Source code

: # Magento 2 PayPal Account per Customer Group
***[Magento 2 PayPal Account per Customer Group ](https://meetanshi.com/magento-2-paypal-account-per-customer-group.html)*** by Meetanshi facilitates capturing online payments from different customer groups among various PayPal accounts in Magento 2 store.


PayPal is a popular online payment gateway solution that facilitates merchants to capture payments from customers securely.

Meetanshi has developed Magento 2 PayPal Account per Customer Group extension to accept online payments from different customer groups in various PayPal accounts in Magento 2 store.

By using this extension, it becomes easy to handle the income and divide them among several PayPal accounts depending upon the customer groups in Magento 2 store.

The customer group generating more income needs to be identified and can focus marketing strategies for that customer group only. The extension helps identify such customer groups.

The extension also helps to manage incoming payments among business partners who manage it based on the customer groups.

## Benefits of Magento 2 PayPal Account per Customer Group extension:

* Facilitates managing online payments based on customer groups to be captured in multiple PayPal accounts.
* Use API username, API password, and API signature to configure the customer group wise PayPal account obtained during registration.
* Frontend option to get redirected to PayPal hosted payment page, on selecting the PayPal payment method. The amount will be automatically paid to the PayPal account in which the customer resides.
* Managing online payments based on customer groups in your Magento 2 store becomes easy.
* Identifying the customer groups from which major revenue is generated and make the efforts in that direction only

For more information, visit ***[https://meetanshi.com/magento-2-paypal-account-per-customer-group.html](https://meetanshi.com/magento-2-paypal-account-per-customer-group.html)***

> **DESCRIPTION OF THE TASK**:
Could you return exactly the stretch of the data above that starts at the line with "Meetanshi has developed" and ends at the line with "store becomes easy.", both lines included?

> **OUTPUT**:
Meetanshi has developed Magento 2 PayPal Account per Customer Group extension to accept online payments from different customer groups in various PayPal accounts in Magento 2 store.

By using this extension, it becomes easy to handle the income and divide them among several PayPal accounts depending upon the customer groups in Magento 2 store.

The customer group generating more income needs to be identified and can focus marketing strategies for that customer group only. The extension helps identify such customer groups.

The extension also helps to manage incoming payments among business partners who manage it based on the customer groups.

## Benefits of Magento 2 PayPal Account per Customer Group extension:

* Facilitates managing online payments based on customer groups to be captured in multiple PayPal accounts.
* Use API username, API password, and API signature to configure the customer group wise PayPal account obtained during registration.
* Frontend option to get redirected to PayPal hosted payment page, on selecting the PayPal payment method. The amount will be automatically paid to the PayPal account in which the customer resides.
* Managing online payments based on customer groups in your Magento 2 store becomes easy.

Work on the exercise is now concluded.